GOAL OF THE EXERCISE: Reprint the lines below as they are, minus the pictures.

SUPPLIED RECORDS:
........

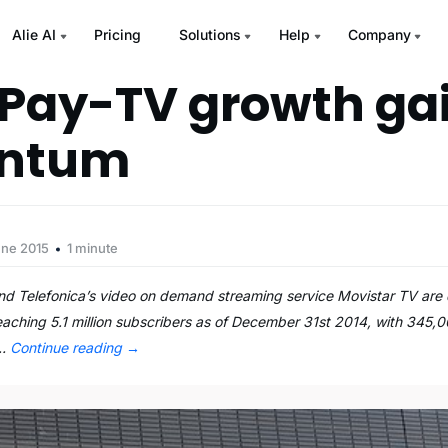
Alie AI
Pricing
Solutions
Help
Company
 Pay-TV growth ga
ntum
une 2015
1 minute
Telefonica’s video on demand streaming service Movistar TV are d
aching 5.1 million subscribers as of December 31st 2014, with 345,
 …
Continue reading
→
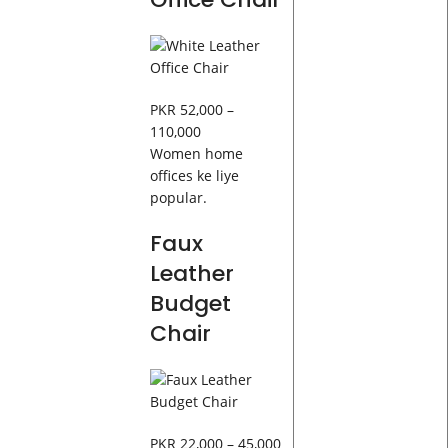
PKR 52,000 –
110,000
Women home
offices ke liye
popular.
Faux
Leather
Budget
Chair
PKR 22,000 – 45,000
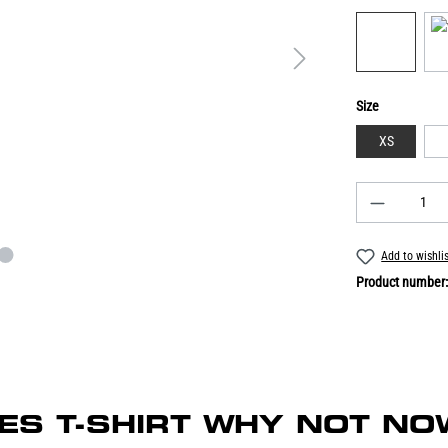
Size
XS
Add to wishli
Product number
ADIES T-SHIRT WHY NOT NO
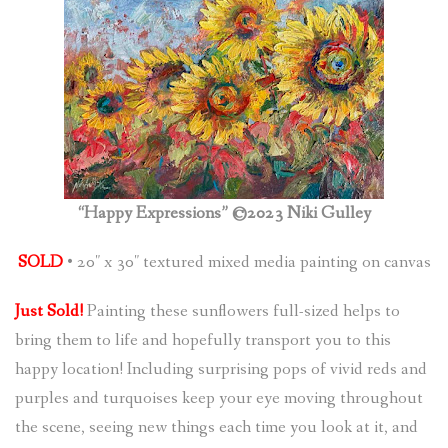
(
0
ITEMS
)
“Happy Expressions” ©2023 Niki Gulley
SOLD
• 20″ x 30″ textured mixed media painting on canvas
Just Sold!
Painting these sunflowers full-sized helps to
bring them to life and hopefully transport you to this
happy location! Including surprising pops of vivid reds and
purples and turquoises keep your eye moving throughout
the scene, seeing new things each time you look at it, and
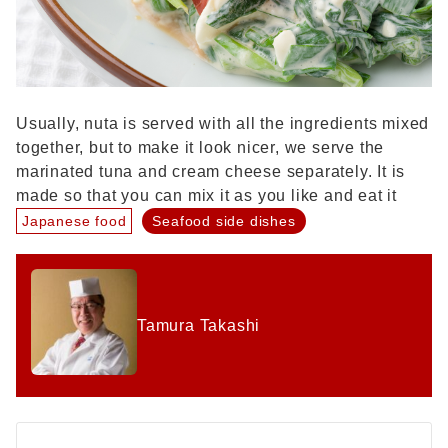
Usually, nuta is served with all the ingredients mixed
together, but to make it look nicer, we serve the
marinated tuna and cream cheese separately. It is
made so that you can mix it as you like and eat it
Japanese food
Seafood side dishes
Tamura Takashi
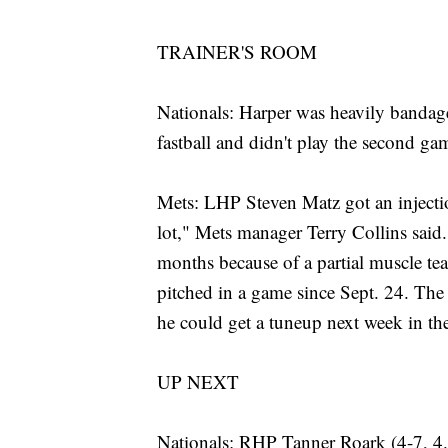
TRAINER'S ROOM
Nationals: Harper was heavily bandage
fastball and didn't play the second ga
Mets: LHP Steven Matz got an injectio
lot," Mets manager Terry Collins said
months because of a partial muscle tear 
pitched in a game since Sept. 24. The 
he could get a tuneup next week in the
UP NEXT
Nationals: RHP Tanner Roark (4-7, 4.63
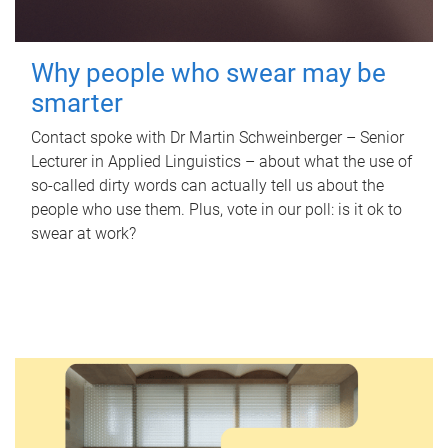
Why people who swear may be
smarter
Contact spoke with Dr Martin Schweinberger – Senior
Lecturer in Applied Linguistics – about what the use of
so-called dirty words can actually tell us about the
people who use them. Plus, vote in our poll: is it ok to
swear at work?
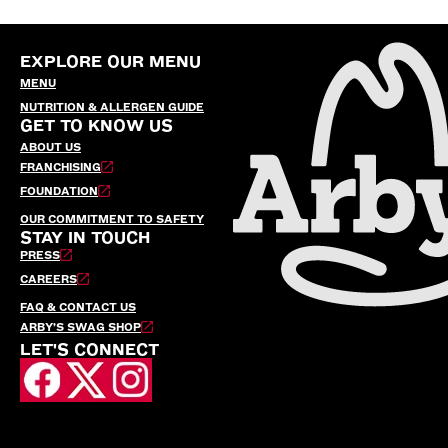
EXPLORE OUR MENU
MENU
NUTRITION & ALLERGEN GUIDE
GET TO KNOW US
ABOUT US
FRANCHISING
FOUNDATION
OUR COMMITMENT TO SAFETY
STAY IN TOUCH
PRESS
CAREERS
FAQ & CONTACT US
ARBY’S SWAG SHOP
LET'S CONNECT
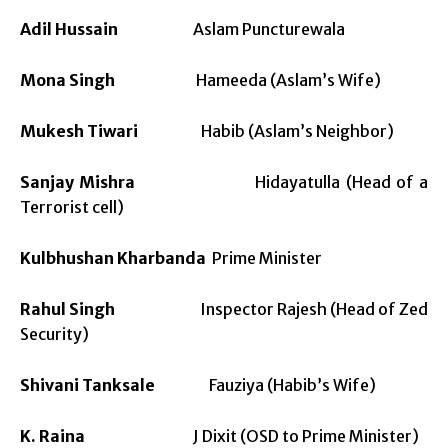
Adil Hussain
Aslam Puncturewala
Mona Singh
Hameeda (Aslam’s Wife)
Mukesh Tiwari
Habib (Aslam’s Neighbor)
Sanjay Mishra
Hidayatulla (Head of a
Terrorist cell)
Kulbhushan Kharbanda
Prime Minister
Rahul Singh
Inspector Rajesh (Head of Zed
Security)
Shivani Tanksale
Fauziya (Habib’s Wife)
K. Raina
J Dixit (OSD to Prime Minister)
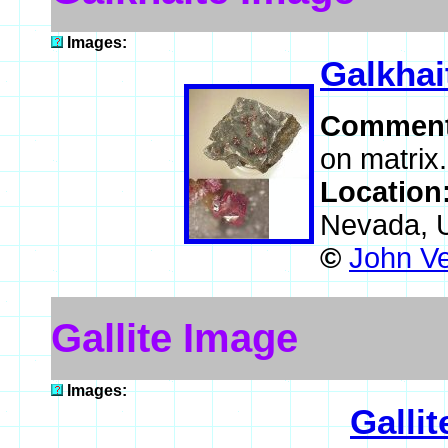
Images:
Galkhai
Commen
on matrix.
Location
Nevada, 
©
John V
Gallite Image
Images:
Gallit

........

TASK OUTPUT:
Alie AI
Pricing
Solutions
Help
Company
 Pay-TV growth ga
ntum
une 2015
1 minute
Telefonica’s video on demand streaming service Movistar TV are d
aching 5.1 million subscribers as of December 31st 2014, with 345,
 …
Continue reading
→
PKR 52,000 –
110,000
Women home
offices ke liye
popular.
Faux
Leather
Budget
Chair
PKR 22,000 – 45,000
Size
XS
Add to wishli
Product number
ADIES T-SHIRT WHY NOT NO
(
0
ITEMS
)
“Happy Expressions” ©2023 Niki Gulley
SOLD
• 20″ x 30″ textured mixed media painting on canvas
Just Sold!
Painting these sunflowers full-sized helps to
bring them to life and hopefully transport you to this
happy location! Including surprising pops of vivid reds and
purples and turquoises keep your eye moving throughout
the scene, seeing new things each time you look at it, and
Usually, nuta is served with all the ingredients mixed
together, but to make it look nicer, we serve the
marinated tuna and cream cheese separately. It is
made so that you can mix it as you like and eat it
Japanese food
Seafood side dishes
Tamura Takashi
TRAINER'S ROOM
Nationals: Harper was heavily bandage
fastball and didn't play the second ga
Mets: LHP Steven Matz got an injectio
lot," Mets manager Terry Collins said
months because of a partial muscle tear 
pitched in a game since Sept. 24. The 
he could get a tuneup next week in the
UP NEXT
Nationals: RHP Tanner Roark (4-7, 4.63
Why people who swear may be
smarter
Contact spoke with Dr Martin Schweinberger – Senior
Lecturer in Applied Linguistics – about what the use of
so-called dirty words can actually tell us about the
people who use them. Plus, vote in our poll: is it ok to
swear at work?
EXPLORE OUR MENU
MENU
NUTRITION & ALLERGEN GUIDE
GET TO KNOW US
ABOUT US
FRANCHISING
FOUNDATION
OUR COMMITMENT TO SAFETY
STAY IN TOUCH
PRESS
CAREERS
FAQ & CONTACT US
ARBY’S SWAG SHOP
LET'S CONNECT
Adil Hussain
Aslam Puncturewala
Mona Singh
Hameeda (Aslam’s Wife)
Mukesh Tiwari
Habib (Aslam’s Neighbor)
Sanjay Mishra
Hidayatulla (Head of a
Terrorist cell)
Kulbhushan Kharbanda
Prime Minister
Rahul Singh
Inspector Rajesh (Head of Zed
Security)
Shivani Tanksale
Fauziya (Habib’s Wife)
K. Raina
J Dixit (OSD to Prime Minister)
Images:
Galkhai
Commen
on matrix.
Location
Nevada, 
©
John V
Gallite Image
Images:
Gallit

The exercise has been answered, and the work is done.